I will also add this example with minimal files in our test suite shortly, as this is a good example.

Note that this won't be detected properly if we scan the parent/other directories of libxml2-v2.7.8. I was planning to looks for package roots too in addition to scan root if we can't find anything at scan root for other cases.

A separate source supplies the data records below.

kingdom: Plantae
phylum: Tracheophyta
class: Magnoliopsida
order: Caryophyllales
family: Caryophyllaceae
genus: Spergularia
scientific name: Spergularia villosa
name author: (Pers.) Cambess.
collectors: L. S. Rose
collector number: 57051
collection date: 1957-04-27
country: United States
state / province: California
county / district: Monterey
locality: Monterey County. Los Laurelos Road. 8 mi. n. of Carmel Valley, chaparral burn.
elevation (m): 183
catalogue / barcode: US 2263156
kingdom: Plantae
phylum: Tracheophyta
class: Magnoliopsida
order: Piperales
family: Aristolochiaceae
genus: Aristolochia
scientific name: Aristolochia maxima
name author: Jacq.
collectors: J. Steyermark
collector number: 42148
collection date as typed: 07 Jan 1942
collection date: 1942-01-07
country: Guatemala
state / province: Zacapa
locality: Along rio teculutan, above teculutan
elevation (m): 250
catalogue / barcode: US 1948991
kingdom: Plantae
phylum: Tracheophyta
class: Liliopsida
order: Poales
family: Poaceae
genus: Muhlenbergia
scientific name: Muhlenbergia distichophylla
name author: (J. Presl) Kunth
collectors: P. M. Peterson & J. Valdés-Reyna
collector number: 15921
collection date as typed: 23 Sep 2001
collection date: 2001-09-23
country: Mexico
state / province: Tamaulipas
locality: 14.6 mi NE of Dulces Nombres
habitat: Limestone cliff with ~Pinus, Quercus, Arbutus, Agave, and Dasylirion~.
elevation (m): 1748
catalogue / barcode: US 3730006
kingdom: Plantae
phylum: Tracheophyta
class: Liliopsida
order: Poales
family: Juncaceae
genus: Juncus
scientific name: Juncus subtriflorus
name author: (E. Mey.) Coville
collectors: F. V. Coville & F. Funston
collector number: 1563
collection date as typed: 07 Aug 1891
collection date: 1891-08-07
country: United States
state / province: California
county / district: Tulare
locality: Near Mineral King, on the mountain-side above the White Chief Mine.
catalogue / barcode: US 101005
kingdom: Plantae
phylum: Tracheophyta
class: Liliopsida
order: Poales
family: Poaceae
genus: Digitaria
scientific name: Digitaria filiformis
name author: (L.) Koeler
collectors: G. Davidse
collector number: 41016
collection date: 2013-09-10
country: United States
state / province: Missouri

There's also this case: https://github.com/nexB/scancode-toolkit/issues/2965 of see license in package which I was planning to tackle like this:

1. Add rules with referenced-filename package (this is hackish, but does the job)
2. in our de-referencing logic, if we find package as referenced-filename, we go to the package using for-package field.
3. If package found, and has declared_license_expression, we assign that. (we need the --package option enabled obviously)

But these is a problem with this, when the process_codebase step of license plugin runs, do we have the results from the main scanning of the package plugin if they are both enabled?

Even if we don't have the above, we can just use the "datafile_paths" to get the file license detections, but this is also not perfect.

Do you think there could be other heuristics like this?